● PROBLEM TO WORK ON
From the items below, copy out each line that contains the string "tullut". Letter case must match.

---------- RECORDS FOR THE EXERCISE ----------

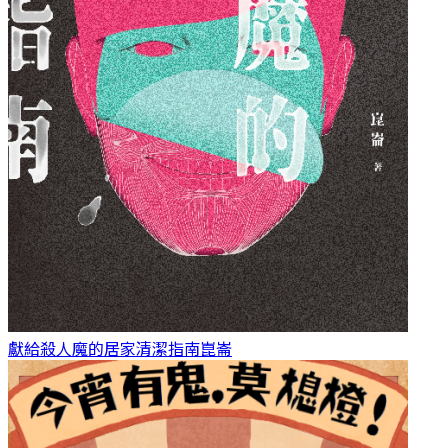
獻給殺人魔的居家清潔指南
崑崙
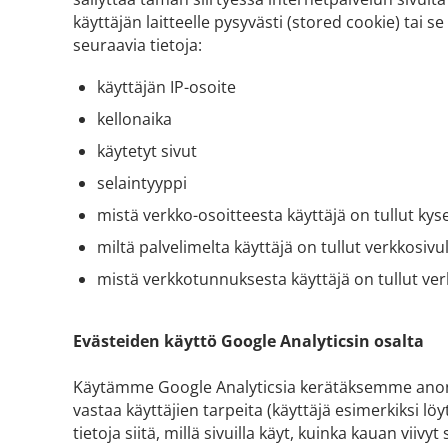
käyttäjän laitteelle pysyvästi (stored cookie) tai
seuraavia tietoja:
käyttäjän IP-osoite
kellonaika
käytetyt sivut
selaintyyppi
mistä verkko-osoitteesta käyttäjä on tullut kyse
miltä palvelimelta käyttäjä on tullut verkkosivu
mistä verkkotunnuksesta käyttäjä on tullut ver
Evästeiden käyttö Google Analyticsin osalta
Käytämme Google Analyticsia kerätäksemme anonyy
vastaa käyttäjien tarpeita (käyttäjä esimerkiksi 
tietoja siitä, millä sivuilla käyt, kuinka kauan viivyt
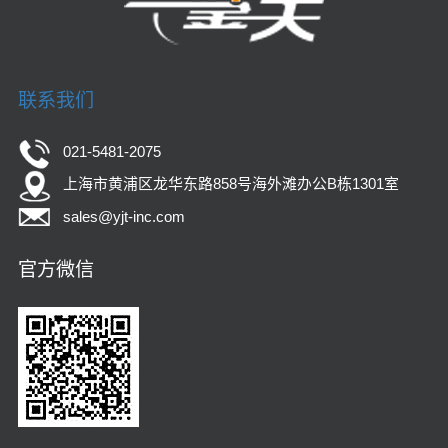
联系我们
021-5481-2075
上海市黄浦区龙华东路858号海外滩办公B栋1301室
sales@yjt-inc.com
官方微信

----------

● TASK OUTPUT
mistä verkko-osoitteesta käyttäjä on tullut kyse
miltä palvelimelta käyttäjä on tullut verkkosivu
mistä verkkotunnuksesta käyttäjä on tullut ver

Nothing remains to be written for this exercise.